Geovation was launched ten years ago by national mapping agency for Great Britain, Ordnance Survey, and now runs two high-profile (geotech and proptech) accelerators in collaboration with HM Land Registry and Registers of Scotland. Carly Morris, who made headlines as a finalist in the 2020 Everywoman Transport and Logistics awards, talks to Maddyness about zero-carbon transport and cities, why location data is crucial to all number of industries, and joining a new organisation remotely.
[Maddyness] What are the most exciting things going on in the world of Geovation right now?
[Carly] We recently welcomed a new cohort of startups onto our accelerator programme, and with that has come a whole new host of ideas and opportunities to explore. It’s always a fascinating time getting to know the founders and their businesses, so that we can deliver a programme that suits their needs.
The programme is running virtually this year, which has given us an opportunity to innovate – finding new ways of working, building online communities and even hosting online social events! The power of our network has come into its own and we’re working hard to deliver an amazing experience for our startups.
We are also preparing for our next callout for startups to join the accelerator programme, which will go live in January. We propel pre-seed or seed stage startups using location or property data to the next level, and urge interested entrepreneurs to keep an eye on our website or email us for further details.
How has your background and previous business experience prepared you for this role?
I came to Geovation from International Airlines Group, where I was Head of Innovation, leading emerging technology trials within their logistics business, as well as their Hangar 51 Accelerator Programme.

*REQUIRED ACTIONS*
a: Extract the passage of the Geovation interview from "[Carly] We recently" to "suits their needs.".
b: According to the Geovation interview, why does Carly spend time getting to know the founders and their businesses in each new cohort?
The listing that follows comes from a different source than the Geovation interview.

*GIVEN MATERIAL*
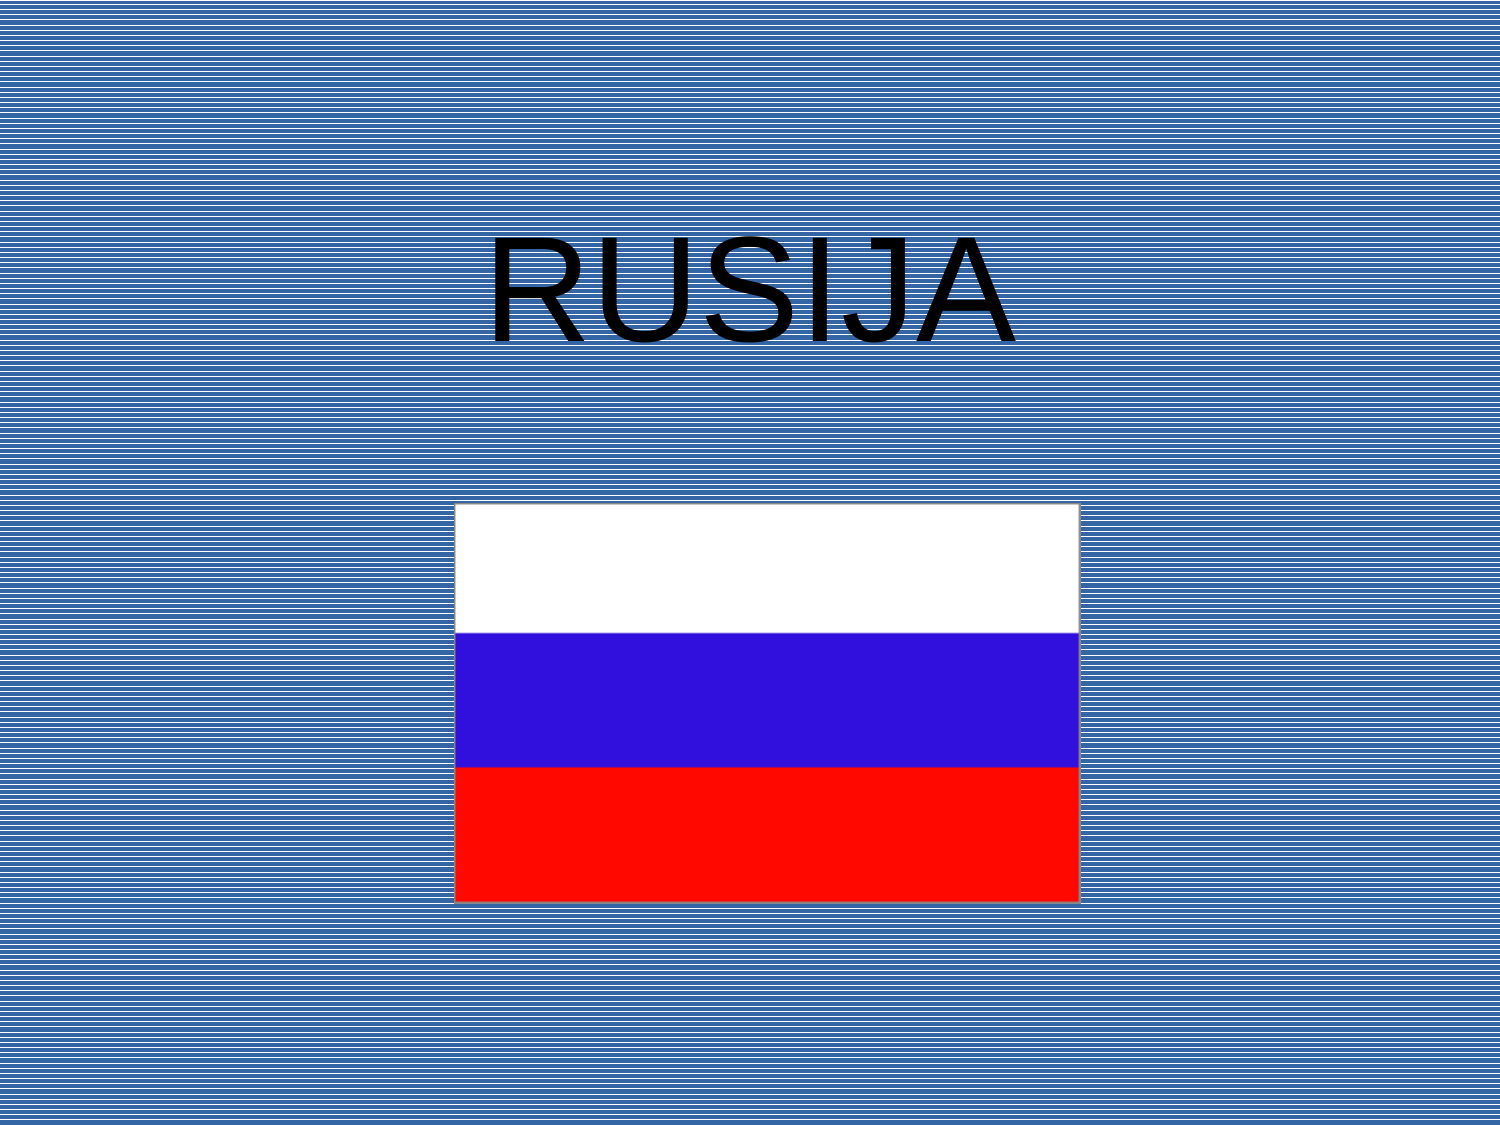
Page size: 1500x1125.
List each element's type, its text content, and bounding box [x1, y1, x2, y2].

title RUSIJA [112, 160, 1388, 402]
picture [454, 503, 1081, 904]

*FULL ANSWERS*
a:
[Carly] We recently welcomed a new cohort of startups onto our accelerator programme, and with that has come a whole new host of ideas and opportunities to explore. It’s always a fascinating time getting to know the founders and their businesses, so that we can deliver a programme that suits their needs.

b: Getting to know the founders and their businesses lets the team deliver a programme that suits their needs.